Revised PSL Targets for UCBs

The overall PSL target for UCBs has been revised to:

• 60% of Adjusted Net Bank Credit (ANBC) or

• Credit Equivalent of Off-Balance Sheet Exposures (CEOBSE) — whichever is higher.

This revision will compel UCBs to lend more proactively towards priority sectors, which include agriculture, MSMEs, renewable energy, and housing. These banks will now become more inclusive in their operations, ensuring better credit outreach.

Category-wise Targets for UCBs

Within the overall 60% PSL target, UCBs will also have to meet sub-targets such as:

• 7.5% of ANBC towards Micro Enterprises

• 12% of ANBC towards Weaker Sections

This structured targeting within PSL will ensure that even the most vulnerable groups, including small businesses and marginalized sections of society, receive sufficient credit.

Expansion of ‘Weaker Sections’ and Inclusivity Measures

To make PSL more inclusive, the RBI has expanded the list of eligible borrowers under the 'Weaker Sections' category. This broadening of scope is in line with the government’s vision of inclusive development and social justice.

Expanded Definition of Weaker Sections

The revised category now includes:

• Scheduled Castes (SCs) and Scheduled Tribes (STs)

• Persons with Disabilities (PwDs)

• Small and Marginal Farmers

• Transgenders

• Artisans and Craftspeople

• Distressed farmers indebted to non-institutional lenders

• Members of Self Help Groups (SHGs) or Joint Liability Groups (JLGs)

• Minority communities notified by the Government of India

The inclusion of transgender individuals is a landmark move, promoting financial inclusivity for a section of society often ignored in policy frameworks.

Special Measures for Women Beneficiaries

Previously, Urban Cooperative Banks (UCBs) faced a cap on the amount they could lend to individual women beneficiaries under PSL. This cap has now been removed, enabling UCBs to extend greater credit support to women borrowers. In other banks, loans up to Rs.2 lakh per individual woman borrower will continue to be eligible under the ‘weaker sections’ category.

This policy is expected to significantly improve women’s access to credit, particularly for entrepreneurial and self-employment purposes.

Fair Lending Practices and Transition Provisions

Apart from redefining limits and targets, the RBI has also introduced several provisions to ensure fairness, transparency, and smooth transition for existing borrowers and lenders.

No Service Charges on Small PSL Loans

To protect the interest of small borrowers, RBI has prohibited banks from charging loan-related or ad hoc service charges such as inspection charges on PSL loans up to Rs.50,000. This move ensures that the smallest borrowers — often from rural or low-income backgrounds — are not burdened with hidden costs, making financial access more affordable and transparent.
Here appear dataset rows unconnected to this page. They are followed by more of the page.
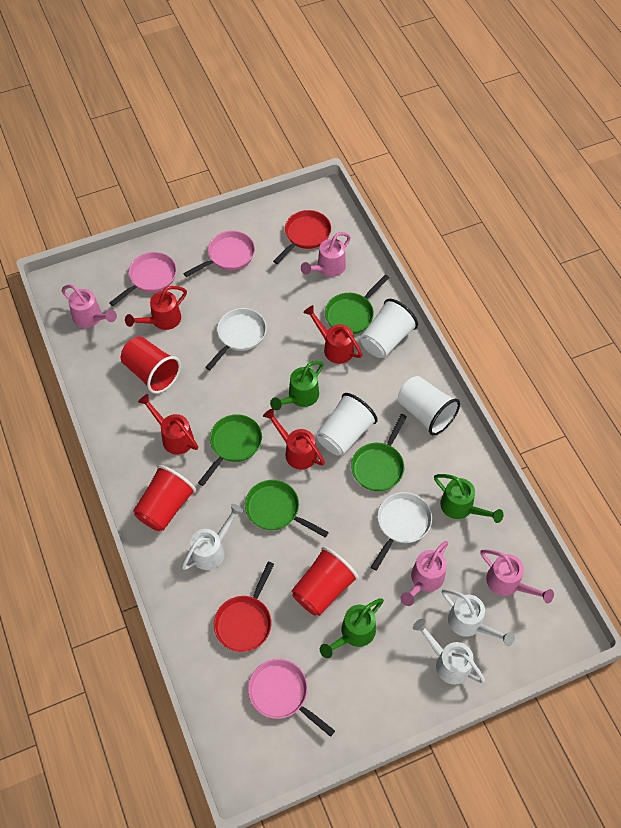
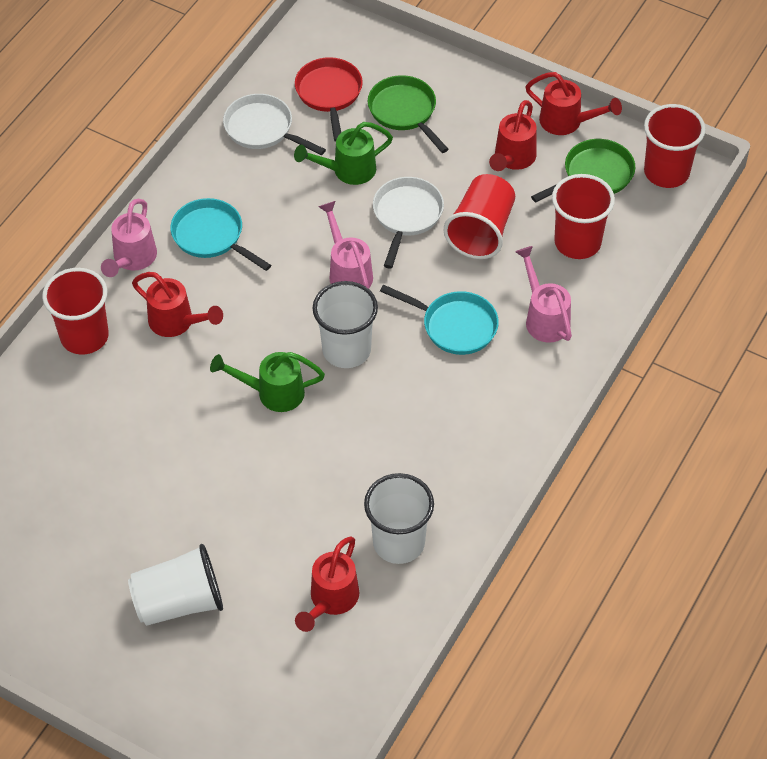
green pan: 4 -> 2
green watering can: 3 -> 2
pink pan: 3 -> 0
pink watering can: 4 -> 3
red cup: 3 -> 4
red pan: 2 -> 1
turquoise pan: 0 -> 2
white watering can: 3 -> 0

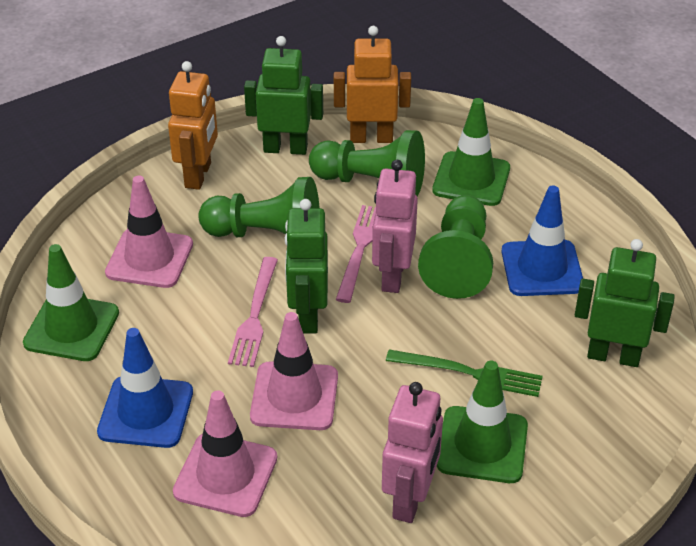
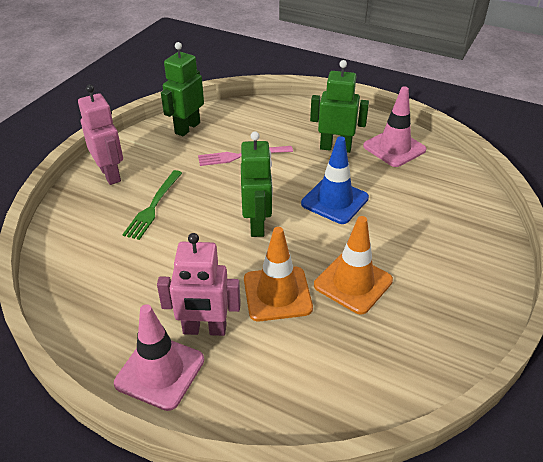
blue traffic cone: 2 -> 1
green pawn: 3 -> 0
green traffic cone: 3 -> 0
orange robot: 2 -> 0
orange traffic cone: 0 -> 2
pink fork: 2 -> 1
pink traffic cone: 3 -> 2

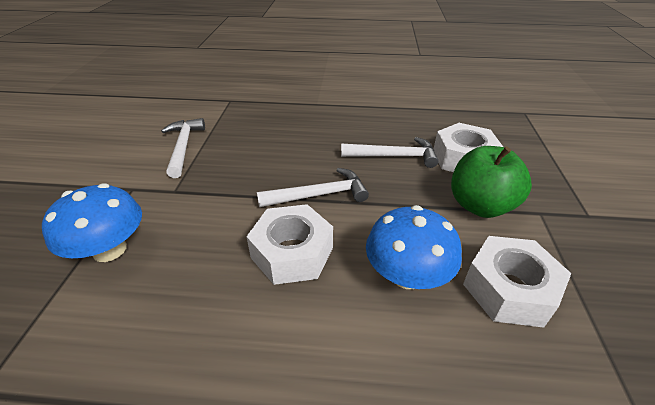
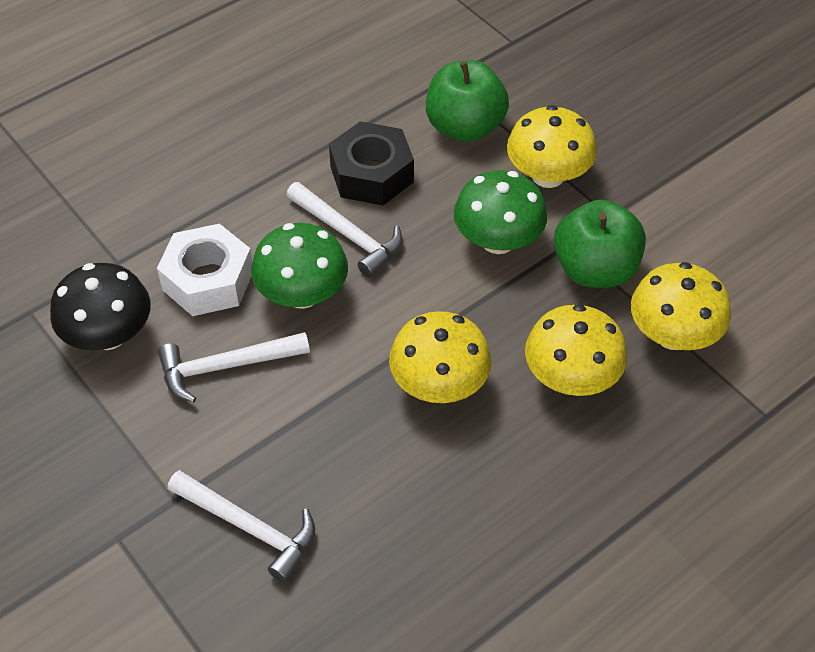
black mushroom: 0 -> 1
black nut: 0 -> 1
blue mushroom: 2 -> 0
green apple: 1 -> 2
green mushroom: 0 -> 2
white nut: 3 -> 1
yellow mushroom: 0 -> 4

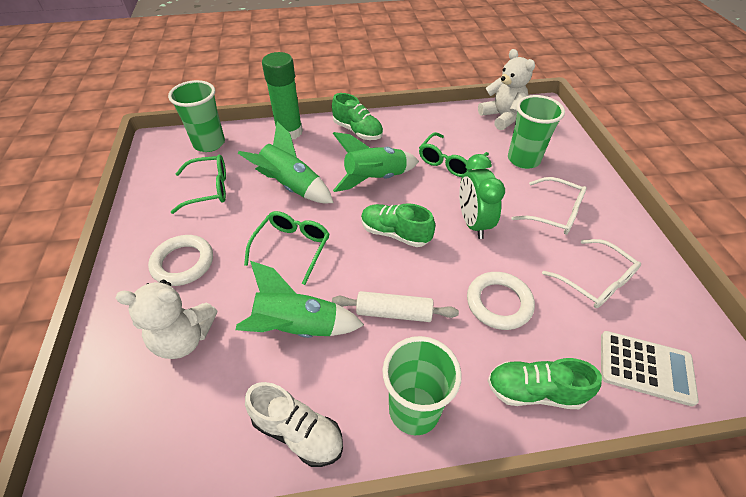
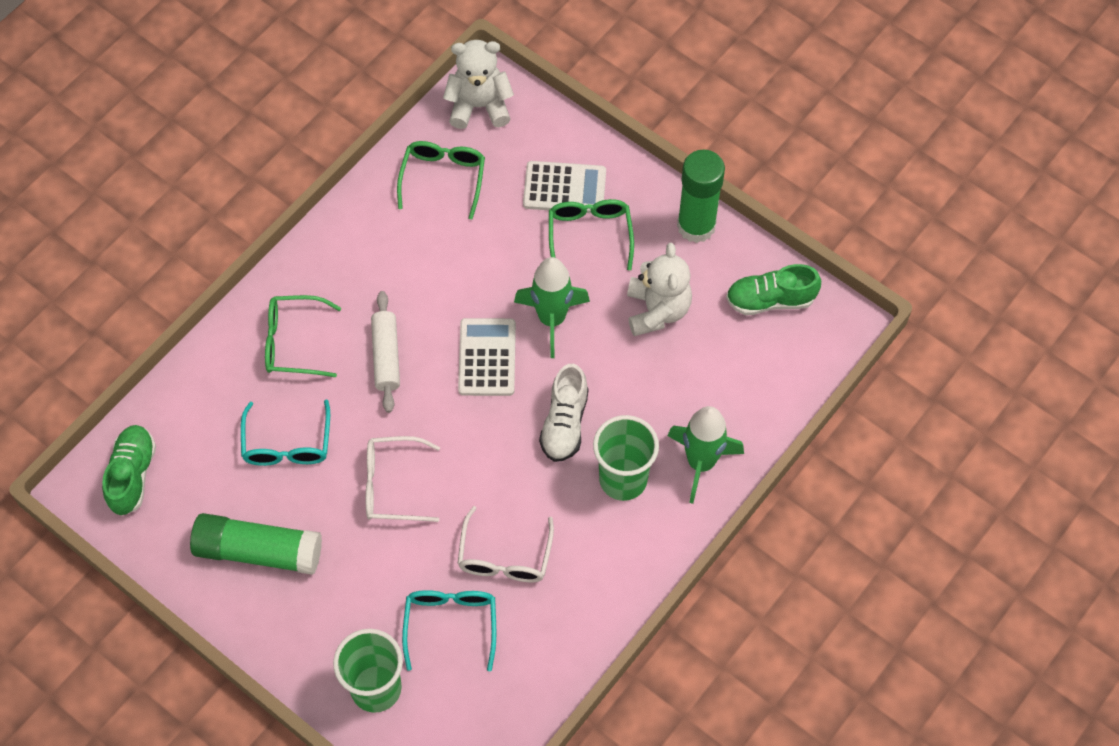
green clock: 1 -> 0
green cup: 3 -> 2
green glue stick: 1 -> 2
green rocket: 3 -> 2
green shoe: 3 -> 2
turquoise glasses: 0 -> 2
white calculator: 1 -> 2
white ring: 2 -> 0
Gold-Backed Loans from NBFCs Excluded from PSL

The RBI has clarified that loans taken against gold jewellery, which banks acquire from Non-Banking Financial Companies (NBFCs), will not be classified under PSL. This step is meant to ensure that PSL benefits go directly to sectors and individuals who genuinely need financial support, rather than routing funds through financial intermediaries.

Continuity for Existing PSL Loans

All loans currently classified under the 2020 PSL framework will retain their PSL classification until maturity, even after the new guidelines come into effect. This provision will ensure a smooth transition and avoid disruptions for both borrowers and banks, providing them ample time to adjust to the new system.

Conclusion

The revised Priority Sector Lending guidelines released by the RBI are a significant step toward aligning the financial sector with India’s developmental priorities. Increasing loan limits, focusing on clean energy, expanding the definition of weaker sections, and tightening fair lending practices, the RBI has paved the way for a more inclusive and sustainable banking system. These changes are likely to yield long-term benefits such as improved housing for middle-class families, better educational access, a robust push for green energy, and meaningful support to small businesses and marginalized communities. With implementation from April 1, 2025, all stakeholders—banks, borrowers, and policymakers—have a clear path to ensure that credit flows into the hands of those who need it most.